In cases where a genotypic resistance profile is available and macrolide and moxifloxacin resistance-mediating mutations are absent, 500 mg azithromycin orally on day 1 and then 250 mg orally on days 2 to 5 is recommended. Where macrolide resistance-mediating mutations are present and moxifloxacin resistance-mediating mutations are absent or unknown, the recommended treatment in our setting is 400 mg moxifloxacin orally once a day for 7 days.

In other cases, a specialist's advice should be sought. A test of cure should be collected no earlier than 3 weeks after the start of treatment and done in all cases, as recommended in the review for the 2016 European guidelines on Mycoplasma genitalium infection (2).
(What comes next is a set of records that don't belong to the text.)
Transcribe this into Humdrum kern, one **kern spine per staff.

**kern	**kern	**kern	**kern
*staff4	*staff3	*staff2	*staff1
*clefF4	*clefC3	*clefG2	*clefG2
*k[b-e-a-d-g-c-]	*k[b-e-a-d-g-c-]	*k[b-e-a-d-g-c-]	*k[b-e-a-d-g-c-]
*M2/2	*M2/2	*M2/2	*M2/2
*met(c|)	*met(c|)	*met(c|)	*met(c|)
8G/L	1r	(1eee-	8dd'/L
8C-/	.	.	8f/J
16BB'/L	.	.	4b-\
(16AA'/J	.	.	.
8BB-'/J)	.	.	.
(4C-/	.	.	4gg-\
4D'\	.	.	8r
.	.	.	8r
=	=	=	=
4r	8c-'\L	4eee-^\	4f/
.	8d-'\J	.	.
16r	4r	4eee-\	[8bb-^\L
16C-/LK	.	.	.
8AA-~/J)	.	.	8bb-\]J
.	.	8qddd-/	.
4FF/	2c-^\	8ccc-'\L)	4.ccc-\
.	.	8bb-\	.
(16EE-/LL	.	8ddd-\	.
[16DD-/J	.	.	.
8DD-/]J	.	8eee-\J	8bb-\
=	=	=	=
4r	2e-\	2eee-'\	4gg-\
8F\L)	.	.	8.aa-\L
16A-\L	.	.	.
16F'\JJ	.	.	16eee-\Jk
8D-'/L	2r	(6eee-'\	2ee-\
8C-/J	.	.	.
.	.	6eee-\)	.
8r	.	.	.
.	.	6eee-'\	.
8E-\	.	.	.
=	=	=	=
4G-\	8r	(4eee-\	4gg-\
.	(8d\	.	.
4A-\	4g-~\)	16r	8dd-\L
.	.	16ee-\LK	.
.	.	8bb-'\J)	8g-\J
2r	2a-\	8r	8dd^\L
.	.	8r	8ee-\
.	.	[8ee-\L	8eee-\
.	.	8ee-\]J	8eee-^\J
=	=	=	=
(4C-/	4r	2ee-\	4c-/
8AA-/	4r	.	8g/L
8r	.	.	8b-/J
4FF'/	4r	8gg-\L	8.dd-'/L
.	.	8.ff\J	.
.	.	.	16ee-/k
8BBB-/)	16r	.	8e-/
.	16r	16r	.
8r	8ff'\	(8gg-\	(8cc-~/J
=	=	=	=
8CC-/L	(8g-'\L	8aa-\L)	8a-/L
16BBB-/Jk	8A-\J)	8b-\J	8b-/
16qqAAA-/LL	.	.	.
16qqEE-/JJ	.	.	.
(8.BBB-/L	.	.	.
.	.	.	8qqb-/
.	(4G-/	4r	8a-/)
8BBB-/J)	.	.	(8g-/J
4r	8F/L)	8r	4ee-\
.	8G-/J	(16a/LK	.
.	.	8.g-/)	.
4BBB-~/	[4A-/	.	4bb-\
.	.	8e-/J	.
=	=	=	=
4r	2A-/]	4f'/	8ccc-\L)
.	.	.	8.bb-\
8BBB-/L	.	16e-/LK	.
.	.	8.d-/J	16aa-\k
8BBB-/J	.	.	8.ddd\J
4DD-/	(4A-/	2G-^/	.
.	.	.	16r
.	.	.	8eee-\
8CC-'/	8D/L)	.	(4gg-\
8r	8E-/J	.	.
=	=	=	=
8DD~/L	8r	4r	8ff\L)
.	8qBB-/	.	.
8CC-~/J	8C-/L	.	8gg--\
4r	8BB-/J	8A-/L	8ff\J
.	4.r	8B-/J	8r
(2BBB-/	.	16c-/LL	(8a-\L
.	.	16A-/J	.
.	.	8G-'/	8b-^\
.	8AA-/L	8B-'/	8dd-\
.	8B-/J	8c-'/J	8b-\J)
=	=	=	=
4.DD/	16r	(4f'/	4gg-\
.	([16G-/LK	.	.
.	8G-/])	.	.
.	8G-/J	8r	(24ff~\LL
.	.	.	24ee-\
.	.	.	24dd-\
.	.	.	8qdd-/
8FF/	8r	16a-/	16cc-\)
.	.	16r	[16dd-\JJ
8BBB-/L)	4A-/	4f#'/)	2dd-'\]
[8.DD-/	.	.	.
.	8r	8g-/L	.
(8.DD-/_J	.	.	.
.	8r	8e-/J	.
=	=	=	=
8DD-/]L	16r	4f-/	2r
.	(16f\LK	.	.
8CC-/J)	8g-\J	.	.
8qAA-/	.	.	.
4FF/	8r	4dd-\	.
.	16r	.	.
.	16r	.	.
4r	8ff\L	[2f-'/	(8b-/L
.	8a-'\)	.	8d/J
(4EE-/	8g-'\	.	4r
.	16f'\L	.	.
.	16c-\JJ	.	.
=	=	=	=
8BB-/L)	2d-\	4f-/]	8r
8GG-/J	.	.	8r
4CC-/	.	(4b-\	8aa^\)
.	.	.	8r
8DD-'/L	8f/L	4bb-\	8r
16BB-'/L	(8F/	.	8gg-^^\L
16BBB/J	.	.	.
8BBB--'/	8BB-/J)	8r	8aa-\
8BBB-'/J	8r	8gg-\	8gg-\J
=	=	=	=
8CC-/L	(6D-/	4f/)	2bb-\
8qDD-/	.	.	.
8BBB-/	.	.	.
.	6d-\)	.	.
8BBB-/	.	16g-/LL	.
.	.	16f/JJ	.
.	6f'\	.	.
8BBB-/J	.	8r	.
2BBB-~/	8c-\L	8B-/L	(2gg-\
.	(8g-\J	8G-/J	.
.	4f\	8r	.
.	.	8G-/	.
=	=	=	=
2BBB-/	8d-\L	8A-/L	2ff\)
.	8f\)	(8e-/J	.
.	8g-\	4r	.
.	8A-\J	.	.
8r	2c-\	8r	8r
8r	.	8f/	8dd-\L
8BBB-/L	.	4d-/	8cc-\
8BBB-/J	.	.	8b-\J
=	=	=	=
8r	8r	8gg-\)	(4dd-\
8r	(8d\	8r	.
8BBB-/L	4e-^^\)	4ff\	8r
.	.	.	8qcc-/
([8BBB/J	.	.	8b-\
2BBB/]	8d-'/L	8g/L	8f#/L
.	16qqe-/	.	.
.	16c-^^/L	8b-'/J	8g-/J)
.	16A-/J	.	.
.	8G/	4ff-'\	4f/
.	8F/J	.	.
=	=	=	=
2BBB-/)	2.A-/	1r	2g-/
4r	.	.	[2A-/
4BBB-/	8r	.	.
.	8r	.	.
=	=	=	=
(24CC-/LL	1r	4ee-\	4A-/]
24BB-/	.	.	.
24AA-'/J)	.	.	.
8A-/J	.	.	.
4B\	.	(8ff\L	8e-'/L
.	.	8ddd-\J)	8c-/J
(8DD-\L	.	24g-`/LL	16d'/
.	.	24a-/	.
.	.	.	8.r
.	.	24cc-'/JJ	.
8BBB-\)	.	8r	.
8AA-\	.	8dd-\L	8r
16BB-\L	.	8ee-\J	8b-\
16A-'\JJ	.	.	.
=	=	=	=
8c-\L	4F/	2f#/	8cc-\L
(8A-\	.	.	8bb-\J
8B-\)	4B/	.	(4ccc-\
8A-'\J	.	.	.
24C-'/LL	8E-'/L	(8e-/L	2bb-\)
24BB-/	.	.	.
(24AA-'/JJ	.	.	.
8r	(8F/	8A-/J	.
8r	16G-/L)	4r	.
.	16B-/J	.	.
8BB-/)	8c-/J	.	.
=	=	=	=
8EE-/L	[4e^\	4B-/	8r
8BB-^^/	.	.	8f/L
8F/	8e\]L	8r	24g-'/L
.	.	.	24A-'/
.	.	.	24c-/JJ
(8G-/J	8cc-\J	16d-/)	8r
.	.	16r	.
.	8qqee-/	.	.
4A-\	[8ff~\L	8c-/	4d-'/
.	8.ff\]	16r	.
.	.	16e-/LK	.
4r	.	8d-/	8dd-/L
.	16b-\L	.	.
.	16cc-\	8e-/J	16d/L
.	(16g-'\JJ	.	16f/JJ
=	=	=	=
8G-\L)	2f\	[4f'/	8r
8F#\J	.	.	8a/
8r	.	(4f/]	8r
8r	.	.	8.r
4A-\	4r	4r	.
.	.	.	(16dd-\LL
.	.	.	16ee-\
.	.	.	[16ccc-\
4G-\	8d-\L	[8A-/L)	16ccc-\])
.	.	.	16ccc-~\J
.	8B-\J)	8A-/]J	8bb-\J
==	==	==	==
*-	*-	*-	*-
With the availability of newer molecular assays that can detect the infecting organism concurrently with mutations to commonly prescribed treatment regimens, it has become possible to provide the treating clinician with rapid information on the optimal management of their individual patient (21, 22). A new diagnostic paradigm will see multiplex PCR assays screening for syndromes rather than individual pathogens and will provide resistance or susceptibility data in one single step, enabling the clinician to treat optimally at the first or second encounter with the patient. The patient is likely to respond with increased compliance experiencing treatment success, and diagnostic assays will support antimicrobial stewardship by reducing the use of ineffective treatment and by collecting real-time resistance data that can monitor resistance trends.

Conclusion.

The data show very high levels of macrolide resistance and lower, but significant, fluoroquinolone resistance in M. genitalium strains, which is consistent with other studies. Diagnostic assays for M. genitalium, including antibiotic resistance screening, would provide a significant benefit to patients with M. genitalium receiving earlier and correctly targeted treatments and lower the burden on the health care system by avoiding recurrent presentations and reducing the use of inappropriate therapy contributing to rising antimicrobial resistance worldwide.

MATERIALS AND METHODS

Clinical samples suspected of M. genitalium infection were collected from 2010 to 2016 in an Abbott multi-Collect specimen collection kit and sent to CHL; samples were submitted from the local Sexual Health Centre and some referral sites from the South and North Islands of New Zealand. The samples were processed on the M2000 real-time system (Abbott Molecular, Australia). Extracted nucleic acid was stored at −80°C until testing. M. genitalium DNA was screened by real-time PCR targeting the M. genitalium Pa gene (MgPa) gene as described by Jensen et al. (23). Mutations associated with macrolide resistance were detected using primers targeting region V of the 23S rRNA gene (4). Fluoroquinolone resistance mutations in the gyrA, gyrB, parC, and parE genes were screened using primers as described by Shimada et al. (9, 14). DNA sequencing was performed using BigDye Terminator v3.1 (Applied Biosystems, USA) on the ABI Prism 3130xl genetic analyzer (Applied Biosystems, USA). Data were analyzed using the McNemar test for sensitivity and specificity. Ethical approval for this project was granted by University of Otago, Christchurch, Human Ethics Committee (Health).

ACKNOWLEDGMENTS

Funding was provided by Canterbury District Health Board and Canterbury Medical Research Foundation (CMRF).

The authors can confirm that there are no conflicts of interest.